WHAT YOU WILL DO:
The expected output is the full set of entries, printed exactly, without pictures.
** Opening ENTRIES SUPPLIED block **
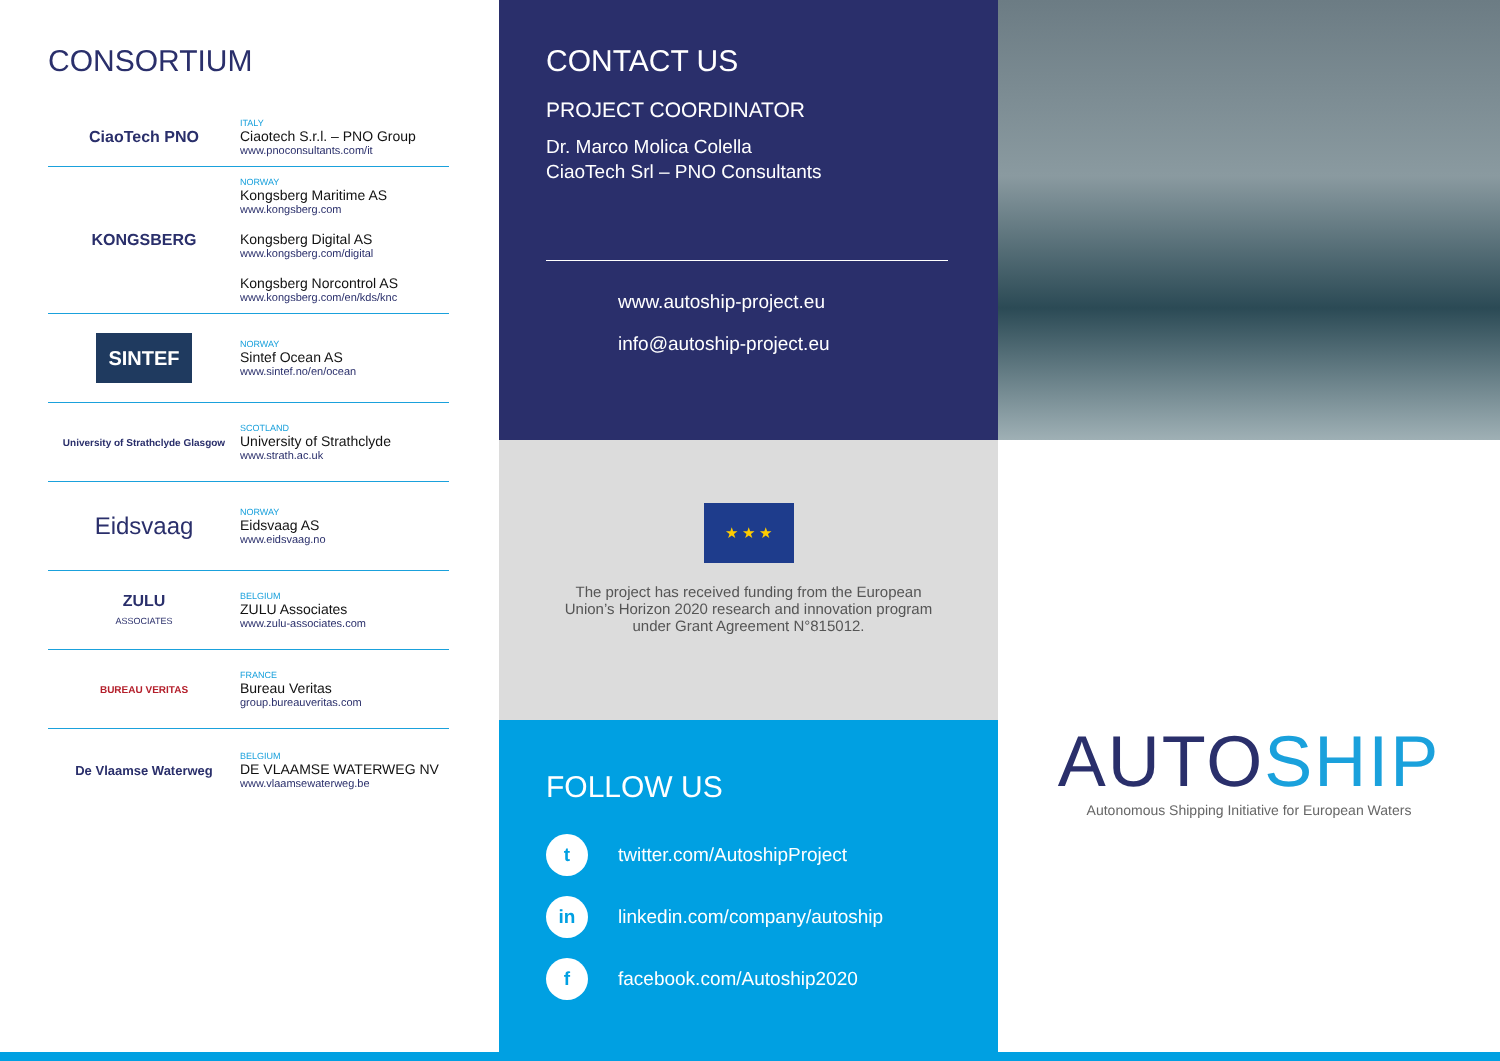CONSORTIUM
CiaoTech PNO
ITALY
Ciaotech S.r.l. – PNO Group
www.pnoconsultants.com/it
KONGSBERG
NORWAY
Kongsberg Maritime AS
www.kongsberg.com
Kongsberg Digital AS
www.kongsberg.com/digital
Kongsberg Norcontrol AS
www.kongsberg.com/en/kds/knc
SINTEF
NORWAY
Sintef Ocean AS
www.sintef.no/en/ocean
University of Strathclyde Glasgow
SCOTLAND
University of Strathclyde
www.strath.ac.uk
Eidsvaag
NORWAY
Eidsvaag AS
www.eidsvaag.no
ZULU
ASSOCIATES
BELGIUM
ZULU Associates
www.zulu-associates.com
BUREAU VERITAS
FRANCE
Bureau Veritas
group.bureauveritas.com
De Vlaamse Waterweg
BELGIUM
DE VLAAMSE WATERWEG NV
www.vlaamsewaterweg.be
CONTACT US
PROJECT COORDINATOR
Dr. Marco Molica Colella
CiaoTech Srl – PNO Consultants
www.autoship-project.eu
info@autoship-project.eu
★ ★ ★
The project has received funding from the European
Union’s Horizon 2020 research and innovation program
under Grant Agreement N°815012.
FOLLOW US
t
twitter.com/AutoshipProject
in
linkedin.com/company/autoship
f
facebook.com/Autoship2020
AUTOSHIP
Autonomous Shipping Initiative for European Waters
** Closing ENTRIES SUPPLIED block **
EXERCISE RESULT:
CONSORTIUM
CiaoTech PNO
ITALY
Ciaotech S.r.l. – PNO Group
www.pnoconsultants.com/it
KONGSBERG
NORWAY
Kongsberg Maritime AS
www.kongsberg.com
Kongsberg Digital AS
www.kongsberg.com/digital
Kongsberg Norcontrol AS
www.kongsberg.com/en/kds/knc
SINTEF
NORWAY
Sintef Ocean AS
www.sintef.no/en/ocean
University of Strathclyde Glasgow
SCOTLAND
University of Strathclyde
www.strath.ac.uk
Eidsvaag
NORWAY
Eidsvaag AS
www.eidsvaag.no
ZULU
ASSOCIATES
BELGIUM
ZULU Associates
www.zulu-associates.com
BUREAU VERITAS
FRANCE
Bureau Veritas
group.bureauveritas.com
De Vlaamse Waterweg
BELGIUM
DE VLAAMSE WATERWEG NV
www.vlaamsewaterweg.be
CONTACT US
PROJECT COORDINATOR
Dr. Marco Molica Colella
CiaoTech Srl – PNO Consultants
www.autoship-project.eu
info@autoship-project.eu
★ ★ ★
The project has received funding from the European
Union’s Horizon 2020 research and innovation program
under Grant Agreement N°815012.
FOLLOW US
t
twitter.com/AutoshipProject
in
linkedin.com/company/autoship
f
facebook.com/Autoship2020
AUTOSHIP
Autonomous Shipping Initiative for European Waters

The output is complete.